A 17-year-old Indian-origin boy in the US has developed a low-cost 3D-printed robotic arm that is programmed to replicate movements of a human hand - such as pinching, grabbing or holding a spoon.
Nilay Mehta, student of the Irvine High School in California, US, has won six science fair awards so far for his creation, including third place at an international fair held earlier this year.
The robotic arm, made with 3D printed parts, operates by voice command. The user can make the hand perform specific movements by speaking into a small microphone attached to the arm.
"You can say 'spoon' and the hand will make a shape that will be able to hold a spoon," Mehta said.
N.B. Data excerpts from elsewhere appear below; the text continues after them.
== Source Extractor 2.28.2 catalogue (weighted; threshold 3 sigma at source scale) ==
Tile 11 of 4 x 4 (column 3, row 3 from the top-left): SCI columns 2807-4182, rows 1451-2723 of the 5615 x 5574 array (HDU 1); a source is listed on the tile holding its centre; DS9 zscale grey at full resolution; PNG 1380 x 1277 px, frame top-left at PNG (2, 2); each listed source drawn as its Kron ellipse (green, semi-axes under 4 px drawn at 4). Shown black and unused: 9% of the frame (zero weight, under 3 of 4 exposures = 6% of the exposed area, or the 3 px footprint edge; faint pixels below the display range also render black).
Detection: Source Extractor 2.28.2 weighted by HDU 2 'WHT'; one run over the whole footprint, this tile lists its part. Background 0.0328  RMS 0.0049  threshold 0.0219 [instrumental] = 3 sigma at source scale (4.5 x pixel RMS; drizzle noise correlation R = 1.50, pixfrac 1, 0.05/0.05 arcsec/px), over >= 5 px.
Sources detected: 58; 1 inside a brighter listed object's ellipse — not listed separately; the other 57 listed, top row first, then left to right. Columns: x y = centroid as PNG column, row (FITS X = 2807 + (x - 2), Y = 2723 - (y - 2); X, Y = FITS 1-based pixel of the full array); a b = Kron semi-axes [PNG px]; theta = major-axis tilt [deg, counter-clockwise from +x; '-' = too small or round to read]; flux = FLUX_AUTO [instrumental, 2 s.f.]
The hand can also simulate "pinch," "grab" and other common figurations.
Mehta began researching project ideas last year for the science fairs he wanted to enter.
"I knew I wanted to do something in prosthetics. One issue I saw is that there were no lower-cost options," Mehta was quoted as saying by the 'Daily Pilot'.
Mehta said that high-end prosthetic arms cost upward of US $35,000. Motors and 3D-printed parts used to make his arm added up to about US $260, he said.
Along with cost, he wanted the project to help solve another problem for certain amputees ? the ability to easily upgrade the prosthesis.
"For kids who are growing, they have to change their prosthetics every six to eight months," Mehta said.
Mehta hopes to further develop the robotic arm so that it can be tested with an amputee.